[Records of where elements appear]
........

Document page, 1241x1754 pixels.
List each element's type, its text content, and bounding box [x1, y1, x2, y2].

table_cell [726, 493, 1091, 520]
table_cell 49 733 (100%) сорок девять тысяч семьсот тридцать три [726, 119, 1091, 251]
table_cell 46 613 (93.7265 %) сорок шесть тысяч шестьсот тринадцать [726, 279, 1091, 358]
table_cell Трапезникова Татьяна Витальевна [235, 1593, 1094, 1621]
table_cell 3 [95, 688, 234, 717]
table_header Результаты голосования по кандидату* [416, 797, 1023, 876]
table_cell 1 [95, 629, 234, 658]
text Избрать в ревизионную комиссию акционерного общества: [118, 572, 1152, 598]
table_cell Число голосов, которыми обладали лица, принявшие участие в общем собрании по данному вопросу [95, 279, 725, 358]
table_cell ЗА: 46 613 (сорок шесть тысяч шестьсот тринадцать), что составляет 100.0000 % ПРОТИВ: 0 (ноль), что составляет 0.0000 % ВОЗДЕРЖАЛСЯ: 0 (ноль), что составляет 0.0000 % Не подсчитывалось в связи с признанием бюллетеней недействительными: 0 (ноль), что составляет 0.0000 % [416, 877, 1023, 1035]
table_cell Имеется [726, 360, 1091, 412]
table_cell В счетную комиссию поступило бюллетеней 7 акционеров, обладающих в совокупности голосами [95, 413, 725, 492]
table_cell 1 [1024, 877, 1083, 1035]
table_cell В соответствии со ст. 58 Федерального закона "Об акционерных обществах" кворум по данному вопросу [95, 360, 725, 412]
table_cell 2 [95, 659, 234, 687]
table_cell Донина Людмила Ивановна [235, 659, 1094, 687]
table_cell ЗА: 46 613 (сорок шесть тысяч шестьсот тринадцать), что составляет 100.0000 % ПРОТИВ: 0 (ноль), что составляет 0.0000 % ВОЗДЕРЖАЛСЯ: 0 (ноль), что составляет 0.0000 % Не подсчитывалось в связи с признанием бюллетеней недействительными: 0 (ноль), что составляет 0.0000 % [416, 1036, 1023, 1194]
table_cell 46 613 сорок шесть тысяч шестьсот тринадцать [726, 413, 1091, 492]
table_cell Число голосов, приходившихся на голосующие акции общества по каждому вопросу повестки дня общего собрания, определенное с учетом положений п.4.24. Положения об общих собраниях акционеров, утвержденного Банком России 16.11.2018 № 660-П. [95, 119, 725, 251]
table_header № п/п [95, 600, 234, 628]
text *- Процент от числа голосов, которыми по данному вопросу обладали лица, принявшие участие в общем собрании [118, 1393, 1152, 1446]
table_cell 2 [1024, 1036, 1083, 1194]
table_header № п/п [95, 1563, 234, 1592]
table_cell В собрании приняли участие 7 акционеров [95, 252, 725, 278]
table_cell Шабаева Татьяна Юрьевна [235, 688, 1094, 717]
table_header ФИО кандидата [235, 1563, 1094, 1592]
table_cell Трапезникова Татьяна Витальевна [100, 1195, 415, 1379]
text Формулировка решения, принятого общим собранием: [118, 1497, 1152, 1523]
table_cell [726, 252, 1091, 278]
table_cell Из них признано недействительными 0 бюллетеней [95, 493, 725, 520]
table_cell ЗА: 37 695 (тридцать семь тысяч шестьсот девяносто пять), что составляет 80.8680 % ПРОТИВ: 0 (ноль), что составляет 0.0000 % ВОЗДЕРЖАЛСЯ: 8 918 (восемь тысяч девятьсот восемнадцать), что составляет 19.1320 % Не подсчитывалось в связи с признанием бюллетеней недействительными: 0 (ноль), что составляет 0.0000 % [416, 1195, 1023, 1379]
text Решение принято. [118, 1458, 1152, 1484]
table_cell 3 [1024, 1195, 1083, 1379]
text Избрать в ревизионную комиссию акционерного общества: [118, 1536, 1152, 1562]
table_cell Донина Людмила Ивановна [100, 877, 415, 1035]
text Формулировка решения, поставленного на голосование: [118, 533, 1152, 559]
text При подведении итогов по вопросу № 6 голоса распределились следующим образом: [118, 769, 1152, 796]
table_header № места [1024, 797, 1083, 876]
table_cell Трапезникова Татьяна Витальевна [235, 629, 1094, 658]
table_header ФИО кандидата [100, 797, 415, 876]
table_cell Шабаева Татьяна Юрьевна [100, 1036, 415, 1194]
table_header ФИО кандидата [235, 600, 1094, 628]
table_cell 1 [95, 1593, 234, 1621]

........

> [PROBLEM DETAILS] Repeat the lines of the records word for word, starting at the line that contains "table_cell [726, 493, 1091, 520]" and ending at the line that contains "table_header № п/п [95, 600, 234, 628]", including both of those lines.

> [EXERCISE OUTPUT]
table_cell [726, 493, 1091, 520]
table_cell 49 733 (100%) сорок девять тысяч семьсот тридцать три [726, 119, 1091, 251]
table_cell 46 613 (93.7265 %) сорок шесть тысяч шестьсот тринадцать [726, 279, 1091, 358]
table_cell Трапезникова Татьяна Витальевна [235, 1593, 1094, 1621]
table_cell 3 [95, 688, 234, 717]
table_header Результаты голосования по кандидату* [416, 797, 1023, 876]
table_cell 1 [95, 629, 234, 658]
text Избрать в ревизионную комиссию акционерного общества: [118, 572, 1152, 598]
table_cell Число голосов, которыми обладали лица, принявшие участие в общем собрании по данному вопросу [95, 279, 725, 358]
table_cell ЗА: 46 613 (сорок шесть тысяч шестьсот тринадцать), что составляет 100.0000 % ПРОТИВ: 0 (ноль), что составляет 0.0000 % ВОЗДЕРЖАЛСЯ: 0 (ноль), что составляет 0.0000 % Не подсчитывалось в связи с признанием бюллетеней недействительными: 0 (ноль), что составляет 0.0000 % [416, 877, 1023, 1035]
table_cell Имеется [726, 360, 1091, 412]
table_cell В счетную комиссию поступило бюллетеней 7 акционеров, обладающих в совокупности голосами [95, 413, 725, 492]
table_cell 1 [1024, 877, 1083, 1035]
table_cell В соответствии со ст. 58 Федерального закона "Об акционерных обществах" кворум по данному вопросу [95, 360, 725, 412]
table_cell 2 [95, 659, 234, 687]
table_cell Донина Людмила Ивановна [235, 659, 1094, 687]
table_cell ЗА: 46 613 (сорок шесть тысяч шестьсот тринадцать), что составляет 100.0000 % ПРОТИВ: 0 (ноль), что составляет 0.0000 % ВОЗДЕРЖАЛСЯ: 0 (ноль), что составляет 0.0000 % Не подсчитывалось в связи с признанием бюллетеней недействительными: 0 (ноль), что составляет 0.0000 % [416, 1036, 1023, 1194]
table_cell 46 613 сорок шесть тысяч шестьсот тринадцать [726, 413, 1091, 492]
table_cell Число голосов, приходившихся на голосующие акции общества по каждому вопросу повестки дня общего собрания, определенное с учетом положений п.4.24. Положения об общих собраниях акционеров, утвержденного Банком России 16.11.2018 № 660-П. [95, 119, 725, 251]
table_header № п/п [95, 600, 234, 628]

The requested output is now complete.